Heavier trucks in our future?

Carriers that want weight limits on trucks to be raised from the current 80,000-lb. level to a proposed 97,000 lbs. may get their wish granted just not yet. At no time in recent memory has the move toward higher weight limits been so strong, owing its momentum to a convergence of higher fuel costs, continued weak driver retention, increased congestion, and political jockeying that now finds railroad

Carriers that want weight limits on trucks to be raised from the current 80,000-lb. level to a proposed 97,000 lbs. may get their wish granted — just not yet.

At no time in recent memory has the move toward higher weight limits been so strong, owing its momentum to a convergence of higher fuel costs, continued weak driver retention, increased congestion, and political jockeying that now finds railroad interests somewhat muted about an issue on which they were adamantly opposed.

“What's odd now is who is not vocal,” said a congressional staffer. “The railroads have always fought higher weight limits for trucks — for obvious competitive reasons — but now they are less vocal.”
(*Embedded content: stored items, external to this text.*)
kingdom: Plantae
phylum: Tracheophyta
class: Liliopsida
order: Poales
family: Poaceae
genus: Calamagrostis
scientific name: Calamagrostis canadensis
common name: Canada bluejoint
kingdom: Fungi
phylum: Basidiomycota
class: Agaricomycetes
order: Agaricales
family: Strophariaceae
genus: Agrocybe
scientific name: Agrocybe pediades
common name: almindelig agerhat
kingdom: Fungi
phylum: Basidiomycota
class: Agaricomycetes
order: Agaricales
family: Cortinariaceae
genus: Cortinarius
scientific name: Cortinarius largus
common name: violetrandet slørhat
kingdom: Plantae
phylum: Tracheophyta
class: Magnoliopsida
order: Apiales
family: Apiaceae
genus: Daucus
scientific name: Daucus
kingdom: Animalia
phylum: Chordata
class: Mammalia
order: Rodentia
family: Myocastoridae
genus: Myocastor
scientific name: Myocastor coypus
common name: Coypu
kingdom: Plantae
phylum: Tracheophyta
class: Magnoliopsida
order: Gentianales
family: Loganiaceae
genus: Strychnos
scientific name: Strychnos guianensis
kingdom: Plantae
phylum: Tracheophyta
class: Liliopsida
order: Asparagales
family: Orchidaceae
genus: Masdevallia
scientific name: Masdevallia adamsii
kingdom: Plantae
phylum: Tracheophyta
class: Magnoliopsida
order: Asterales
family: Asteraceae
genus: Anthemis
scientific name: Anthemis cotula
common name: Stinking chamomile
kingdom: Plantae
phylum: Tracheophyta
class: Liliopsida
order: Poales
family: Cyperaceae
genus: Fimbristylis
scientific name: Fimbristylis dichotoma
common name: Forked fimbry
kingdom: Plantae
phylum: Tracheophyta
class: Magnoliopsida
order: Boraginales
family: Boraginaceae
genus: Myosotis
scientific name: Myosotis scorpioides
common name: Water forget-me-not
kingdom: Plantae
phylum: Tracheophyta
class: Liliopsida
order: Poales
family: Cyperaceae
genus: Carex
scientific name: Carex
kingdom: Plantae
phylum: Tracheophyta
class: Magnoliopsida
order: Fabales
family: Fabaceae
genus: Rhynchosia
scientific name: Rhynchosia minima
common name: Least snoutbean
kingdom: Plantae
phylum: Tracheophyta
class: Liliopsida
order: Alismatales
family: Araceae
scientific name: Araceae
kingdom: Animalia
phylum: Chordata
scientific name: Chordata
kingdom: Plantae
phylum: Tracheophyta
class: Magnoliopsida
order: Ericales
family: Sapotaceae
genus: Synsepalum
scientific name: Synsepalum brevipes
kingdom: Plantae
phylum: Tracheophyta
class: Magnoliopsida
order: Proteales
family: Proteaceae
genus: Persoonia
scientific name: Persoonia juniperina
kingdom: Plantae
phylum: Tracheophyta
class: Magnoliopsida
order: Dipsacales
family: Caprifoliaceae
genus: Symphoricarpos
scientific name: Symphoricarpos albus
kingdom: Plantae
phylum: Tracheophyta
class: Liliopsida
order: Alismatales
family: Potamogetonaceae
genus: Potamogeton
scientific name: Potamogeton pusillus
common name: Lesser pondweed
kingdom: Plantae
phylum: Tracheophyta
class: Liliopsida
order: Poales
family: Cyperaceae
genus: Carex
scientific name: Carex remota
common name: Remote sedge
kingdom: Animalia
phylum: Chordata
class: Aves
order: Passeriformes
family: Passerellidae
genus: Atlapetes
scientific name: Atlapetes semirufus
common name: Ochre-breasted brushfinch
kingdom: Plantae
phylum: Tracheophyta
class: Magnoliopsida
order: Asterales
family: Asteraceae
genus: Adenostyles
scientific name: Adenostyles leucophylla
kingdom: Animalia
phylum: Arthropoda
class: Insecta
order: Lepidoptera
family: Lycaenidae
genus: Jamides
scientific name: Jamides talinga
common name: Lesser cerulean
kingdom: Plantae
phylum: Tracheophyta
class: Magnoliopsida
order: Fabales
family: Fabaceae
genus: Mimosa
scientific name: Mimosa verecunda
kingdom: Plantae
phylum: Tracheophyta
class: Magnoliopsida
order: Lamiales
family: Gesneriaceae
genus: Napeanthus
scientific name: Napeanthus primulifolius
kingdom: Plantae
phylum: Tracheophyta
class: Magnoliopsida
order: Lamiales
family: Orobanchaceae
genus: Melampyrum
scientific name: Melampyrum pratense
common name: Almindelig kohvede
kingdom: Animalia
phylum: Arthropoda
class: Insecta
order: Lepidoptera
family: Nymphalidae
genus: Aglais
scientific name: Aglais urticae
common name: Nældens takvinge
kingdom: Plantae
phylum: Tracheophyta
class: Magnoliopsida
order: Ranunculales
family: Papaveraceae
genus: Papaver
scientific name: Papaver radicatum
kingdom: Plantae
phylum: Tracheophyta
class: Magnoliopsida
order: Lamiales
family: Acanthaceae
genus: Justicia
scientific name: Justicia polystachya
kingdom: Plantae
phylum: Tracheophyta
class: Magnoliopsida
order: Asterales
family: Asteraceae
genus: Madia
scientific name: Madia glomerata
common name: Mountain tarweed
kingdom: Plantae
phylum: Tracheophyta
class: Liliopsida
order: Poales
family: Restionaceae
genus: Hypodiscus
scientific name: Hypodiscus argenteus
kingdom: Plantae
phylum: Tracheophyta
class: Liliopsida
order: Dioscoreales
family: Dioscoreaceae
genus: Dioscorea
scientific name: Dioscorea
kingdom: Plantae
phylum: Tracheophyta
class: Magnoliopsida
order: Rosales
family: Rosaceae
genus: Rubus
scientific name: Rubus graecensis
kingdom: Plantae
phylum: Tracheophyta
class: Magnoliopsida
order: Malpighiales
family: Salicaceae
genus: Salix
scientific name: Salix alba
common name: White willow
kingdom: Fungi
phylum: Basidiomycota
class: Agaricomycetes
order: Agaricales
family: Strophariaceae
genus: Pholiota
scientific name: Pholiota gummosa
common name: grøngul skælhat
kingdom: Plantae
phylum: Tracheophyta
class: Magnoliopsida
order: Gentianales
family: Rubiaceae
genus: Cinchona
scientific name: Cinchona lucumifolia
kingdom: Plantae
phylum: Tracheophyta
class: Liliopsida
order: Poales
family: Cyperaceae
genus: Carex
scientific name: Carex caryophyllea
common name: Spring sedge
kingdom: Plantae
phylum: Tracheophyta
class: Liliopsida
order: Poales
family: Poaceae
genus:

Railroad stakeholders privately note that their current interest lies in an investment tax credit for infrastructure building, and they would be willing to ease their fight against heavier trucks if the trucking industry would not oppose the tax issue. Still, others close to lobbying efforts suggest that because railroads are running near capacity, trucks present less of a competitive threat, especially if diesel prices remain high.

Truckers and shippers make compelling arguments for higher limits. This is especially true for companies that haul extremely heavy products. Tom Carpenter, director of transportation for International Paper, in July told Congress that for just one of its mills, in Courtland, AL, their 35,000-lb. trucks can carry up to 45,000 lbs. of paper before reaching the 80,000-lb. limit. “If the weight limit was increased to 97,000 lbs., we could increase the weight of the cargo on each truck from 45,000 lbs. to almost 60,000 lbs. We could then transport the 27 million lbs. of paper from Courtland to customers each week on 450 trucks instead of 600.” He added: “The 150 fewer trucks on the road driving the 628 mi. one-way results in a reduction of 94,200 vehicle miles traveled each week. With fuel today costing 77 cents per mile, the fuel savings would be close to $73,000 per week, with a reduction in carbon dioxide emissions each week of 130,000 lbs.”

Supporters of higher weight limits, including Americans for Safe and Efficient Transportation (ASET), a coalition of shippers, carriers and others, point to several more positive aspects of heavier trucks. They note that fewer, albeit heavier, trucks on the road annually would produce 25,000 fewer crashes and less congestion because 10 million fewer truck miles would be driven and 1.9 billion gal. less in fuel consumed, resulting in an industry-wide savings of $16 billion.

The main arguments against heavier trucks rest mainly on potential infrastructure damage and safety. “Truckers such as OOIDA members know from first-hand experience that further increases in sizes and weights of commercial motor vehicles can endanger highway users and hasten the deterioration of our nation's roads and bridges,” said Bill Farrell, owner of Bill Farrell LLC based in Missoula, MT, and a member of the Owner-Operator Independent Drivers Association. Although proponents contend that adding an extra axle would mitigate damage to roads and bridges, the issue of safety is still debatable. “We're not saying that heavier trucks are good or bad,” says Steve Campbell, Commercial Vehicle Safety Alliance's executive director. “There needs to be more study. That's what's missing.”

Campbell was echoing a conclusion of the largest U.S. study of heavier trucks, which was published in 2002 by the Transportation Research Board of the National Academies. While the report was generally receptive to the idea of heavier trucks, it noted that more studies needed to be done on the effect of safety and infrastructure.

Although several bills have been introduced in Congress to increase weight limits, the best chance for passage lies within the massive highway appropriations bill that is up in 2009. The prime person for truck stakeholders to convince on the merits of heavier trucks is Jim Oberstar (D-MN), chairman of the House Transportation and Infrastructure Committee. Although he has opposed heavier trucks in the past, he recently has expressed interest in seeing more data on the issue.